Dataset |
--------
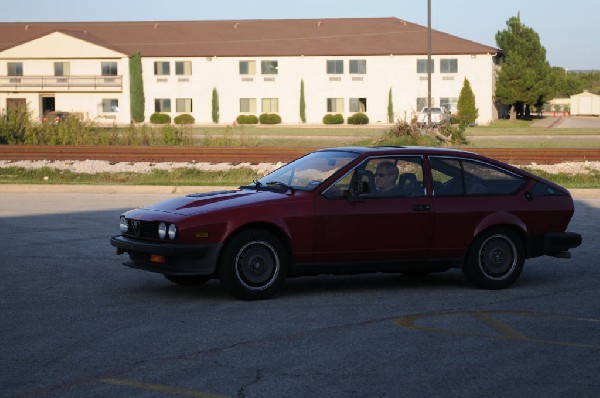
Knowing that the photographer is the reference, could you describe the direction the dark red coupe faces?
facing the viewer and to the left of the viewer
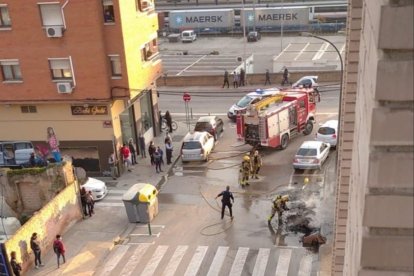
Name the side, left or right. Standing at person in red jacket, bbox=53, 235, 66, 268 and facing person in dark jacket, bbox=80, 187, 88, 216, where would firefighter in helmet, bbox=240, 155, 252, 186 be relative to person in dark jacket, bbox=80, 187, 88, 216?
right

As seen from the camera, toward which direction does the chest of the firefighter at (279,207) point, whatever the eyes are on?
to the viewer's right

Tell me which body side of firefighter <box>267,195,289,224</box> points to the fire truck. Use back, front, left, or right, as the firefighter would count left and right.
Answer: left

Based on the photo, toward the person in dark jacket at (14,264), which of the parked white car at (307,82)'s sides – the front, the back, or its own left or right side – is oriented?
left

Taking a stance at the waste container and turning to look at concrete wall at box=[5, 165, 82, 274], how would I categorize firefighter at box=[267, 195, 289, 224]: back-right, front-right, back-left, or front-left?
back-left

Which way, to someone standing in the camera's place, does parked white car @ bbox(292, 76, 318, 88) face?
facing to the left of the viewer

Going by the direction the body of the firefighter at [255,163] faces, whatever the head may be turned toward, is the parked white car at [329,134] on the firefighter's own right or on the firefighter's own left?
on the firefighter's own left

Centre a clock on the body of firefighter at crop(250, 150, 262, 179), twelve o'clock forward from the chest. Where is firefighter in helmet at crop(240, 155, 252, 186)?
The firefighter in helmet is roughly at 1 o'clock from the firefighter.
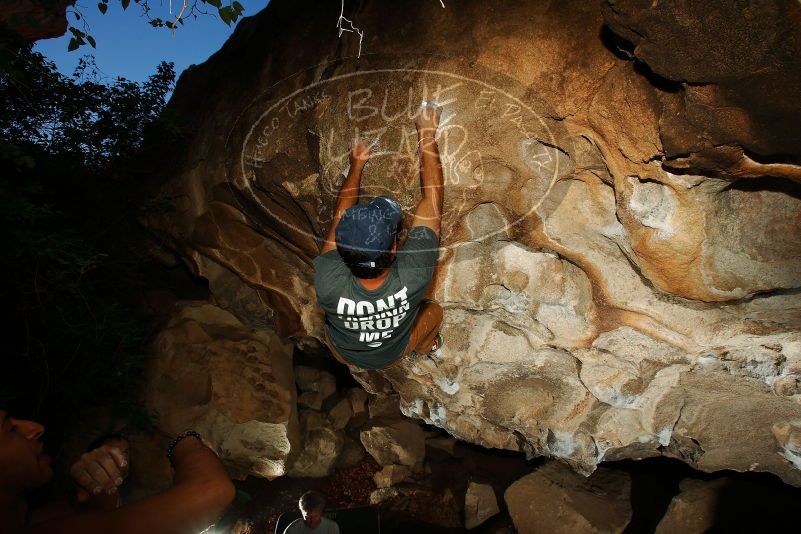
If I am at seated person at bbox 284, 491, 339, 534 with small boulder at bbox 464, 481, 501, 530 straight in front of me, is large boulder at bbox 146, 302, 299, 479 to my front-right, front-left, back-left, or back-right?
back-left

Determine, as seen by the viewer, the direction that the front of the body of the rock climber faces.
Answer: away from the camera

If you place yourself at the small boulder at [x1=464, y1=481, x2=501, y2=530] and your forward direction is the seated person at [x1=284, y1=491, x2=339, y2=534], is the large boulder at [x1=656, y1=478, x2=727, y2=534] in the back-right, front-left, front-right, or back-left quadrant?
back-left

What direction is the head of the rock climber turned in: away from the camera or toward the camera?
away from the camera
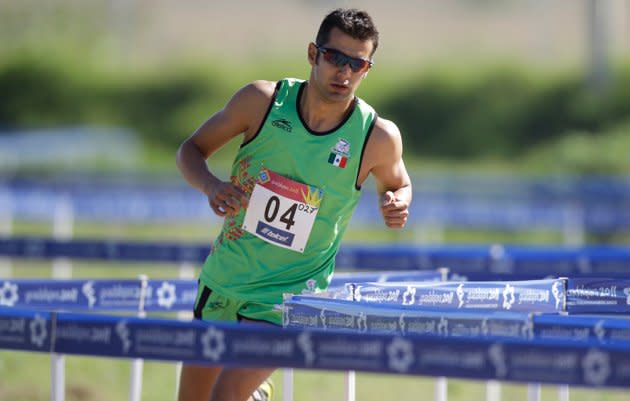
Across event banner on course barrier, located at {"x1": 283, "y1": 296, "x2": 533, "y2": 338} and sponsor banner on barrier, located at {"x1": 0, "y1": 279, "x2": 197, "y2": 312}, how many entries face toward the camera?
2

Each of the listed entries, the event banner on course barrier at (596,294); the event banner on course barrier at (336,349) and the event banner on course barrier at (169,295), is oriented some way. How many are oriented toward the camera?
3

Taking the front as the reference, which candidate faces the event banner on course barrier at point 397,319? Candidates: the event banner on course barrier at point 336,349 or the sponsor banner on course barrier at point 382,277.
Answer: the sponsor banner on course barrier at point 382,277

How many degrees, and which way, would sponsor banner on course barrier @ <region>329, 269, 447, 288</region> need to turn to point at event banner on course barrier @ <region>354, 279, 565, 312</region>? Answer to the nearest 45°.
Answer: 0° — it already faces it

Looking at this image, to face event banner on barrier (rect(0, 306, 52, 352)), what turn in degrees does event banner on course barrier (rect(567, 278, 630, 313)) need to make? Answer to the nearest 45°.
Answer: approximately 45° to its right

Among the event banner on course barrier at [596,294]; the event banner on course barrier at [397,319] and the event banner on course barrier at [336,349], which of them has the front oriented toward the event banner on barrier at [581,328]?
the event banner on course barrier at [596,294]

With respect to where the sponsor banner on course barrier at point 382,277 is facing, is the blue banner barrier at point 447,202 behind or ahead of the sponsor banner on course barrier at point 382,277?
behind

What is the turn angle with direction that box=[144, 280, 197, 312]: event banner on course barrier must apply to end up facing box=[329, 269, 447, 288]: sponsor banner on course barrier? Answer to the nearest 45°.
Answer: approximately 90° to its left

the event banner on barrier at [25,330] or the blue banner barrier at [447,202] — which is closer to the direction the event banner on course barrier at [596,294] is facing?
the event banner on barrier
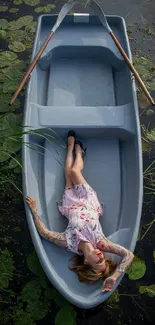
--------
Task goal |
Rewrite everything from the start of the rows down to the line containing "facing the viewer", changing "dark red coupe" to "maroon sedan" and keeping all else unchanged. Omit the pictures from your answer.

Response to this exercise |
Knowing that the photographer is the reference, could you describe the direction the maroon sedan faces?
facing the viewer and to the left of the viewer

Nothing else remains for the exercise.